# Instructions to follow
All lines in the data that hold the word "pixels" need copying.

————

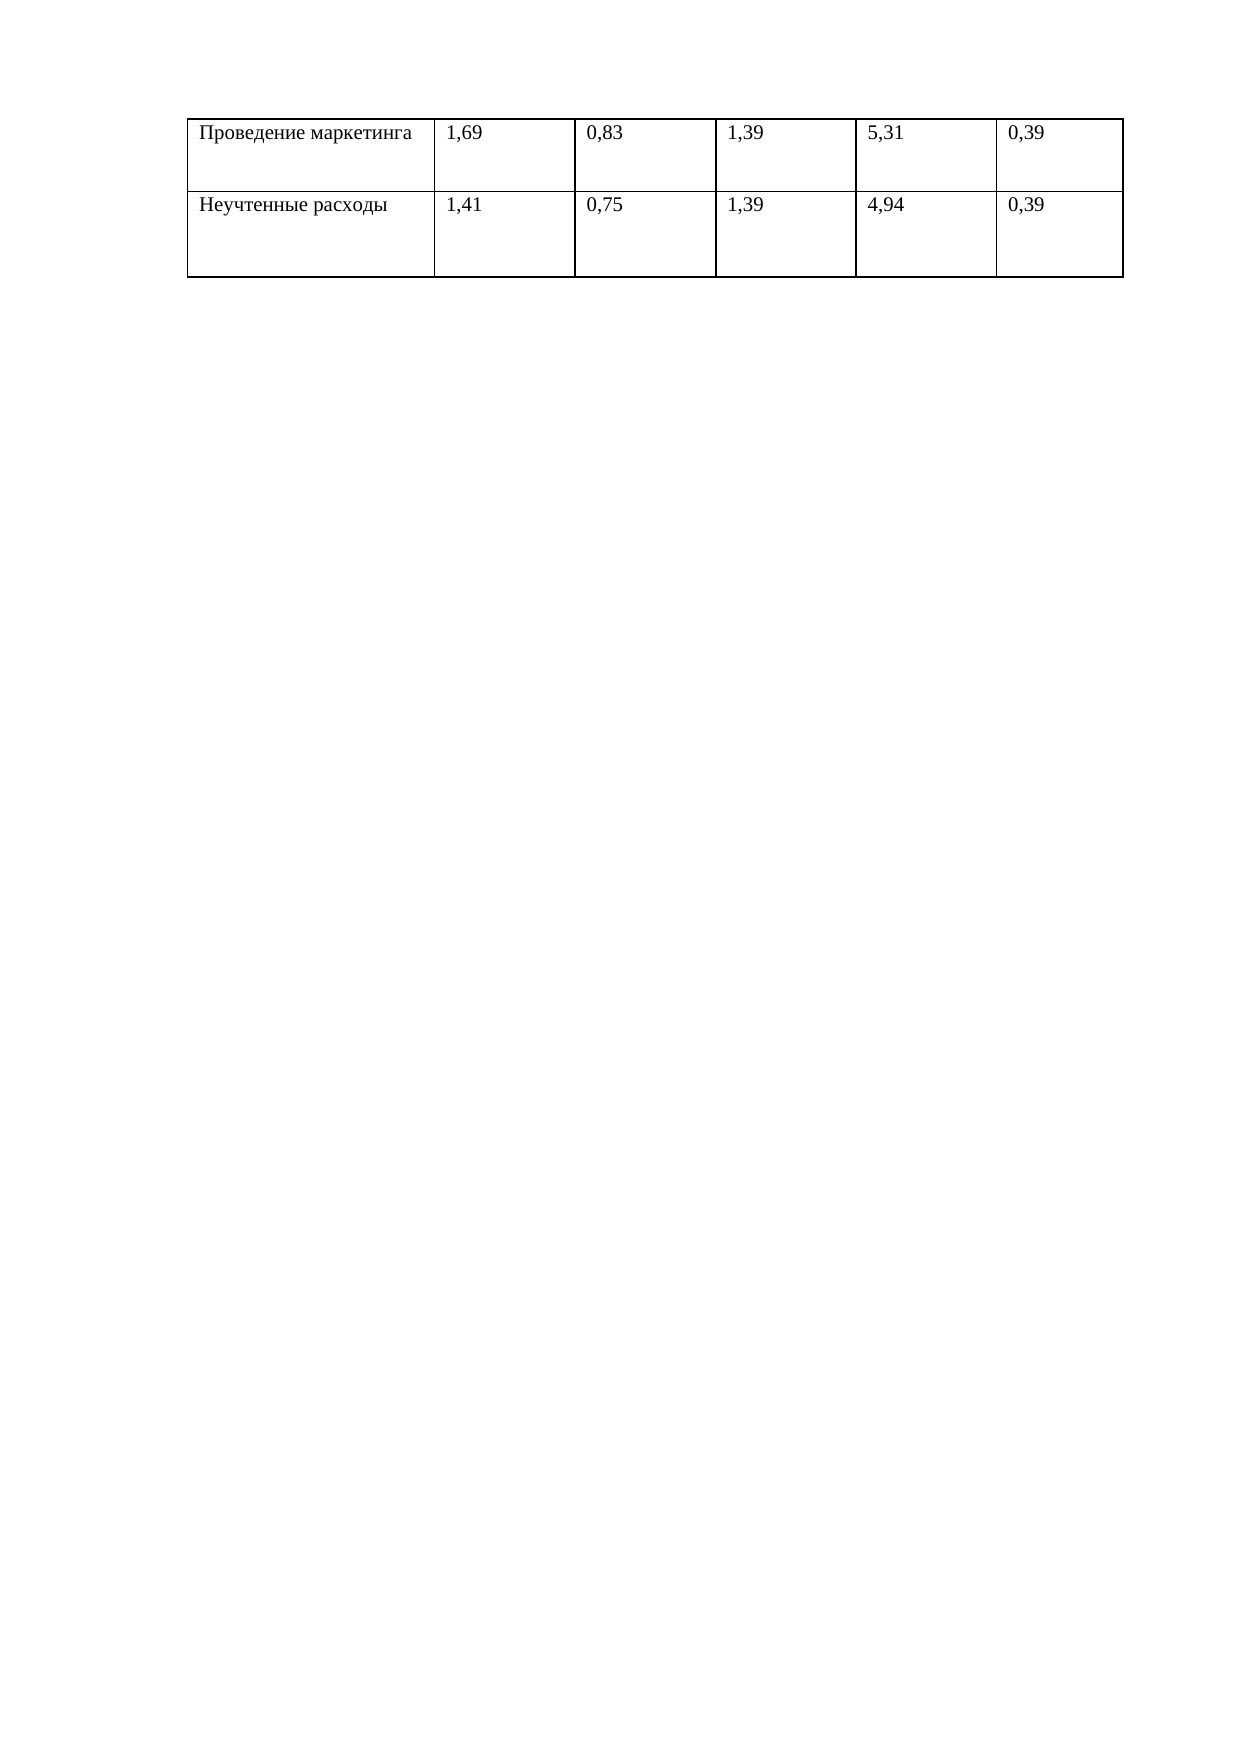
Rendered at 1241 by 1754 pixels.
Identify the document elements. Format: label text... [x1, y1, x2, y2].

table_cell 1,69 [435, 120, 574, 191]
table_cell 4,94 [857, 192, 996, 276]
table_cell 1,39 [717, 120, 855, 191]
table_cell 1,41 [435, 192, 574, 276]
table_cell Неучтенные расходы [188, 192, 434, 276]
table_cell 0,75 [576, 192, 715, 276]
table_cell 1,39 [717, 192, 855, 276]
table_cell 0,83 [576, 120, 715, 191]
table_cell 5,31 [857, 120, 996, 191]
table_cell 0,39 [997, 120, 1122, 191]
table_cell 0,39 [997, 192, 1122, 276]
table_cell Проведение маркетинга [188, 120, 434, 191]
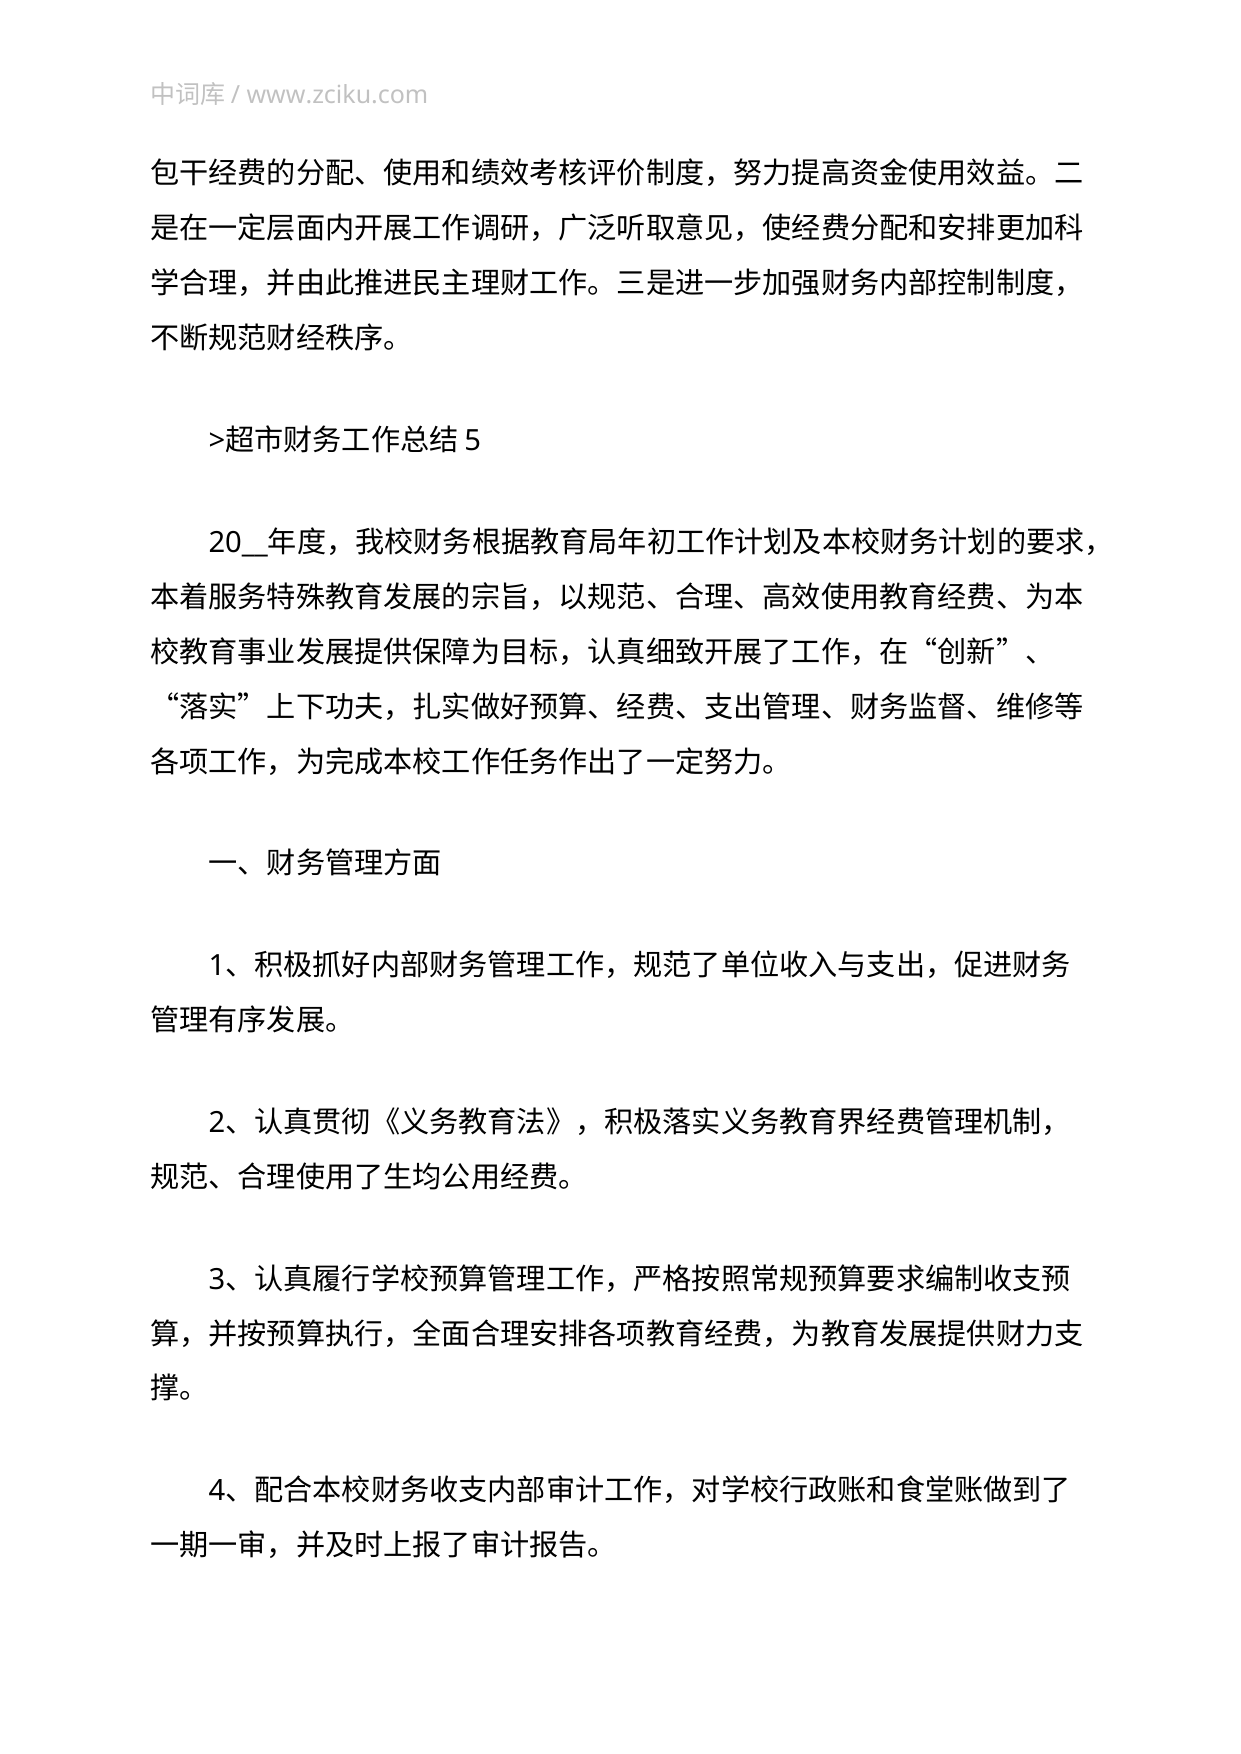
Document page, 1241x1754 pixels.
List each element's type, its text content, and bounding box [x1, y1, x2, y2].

text 4、配合本校财务收支内部审计工作，对学校行政账和食堂账做到了一期一审，并及时上报了审计报告。 [150, 1467, 1090, 1564]
text 1、积极抓好内部财务管理工作，规范了单位收入与支出，促进财务管理有序发展。 [150, 942, 1090, 1039]
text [150, 150, 1090, 357]
text 3、认真履行学校预算管理工作，严格按照常规预算要求编制收支预算，并按预算执行，全面合理安排各项教育经费，为教育发展提供财力支撑。 [150, 1255, 1090, 1407]
text >超市财务工作总结5 [150, 416, 1090, 459]
text 20__年度，我校财务根据教育局年初工作计划及本校财务计划的要求，本着服务特殊教育发展的宗旨，以规范、合理、高效使用教育经费、为本校教育事业发展提供保障为目标，认真细致开展了工作，在“创新”、“落实”上下功夫，扎实做好预算、经费、支出管理、财务监督、维修等各项工作，为完成本校工作任务作出了一定努力。 [150, 518, 1090, 780]
text 一、财务管理方面 [150, 840, 1090, 882]
text 2、认真贯彻《义务教育法》，积极落实义务教育界经费管理机制，规范、合理使用了生均公用经费。 [150, 1098, 1090, 1196]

————

# Task answer
Rendered at 1241 by 1754 pixels.
Document page, 1241x1754 pixels.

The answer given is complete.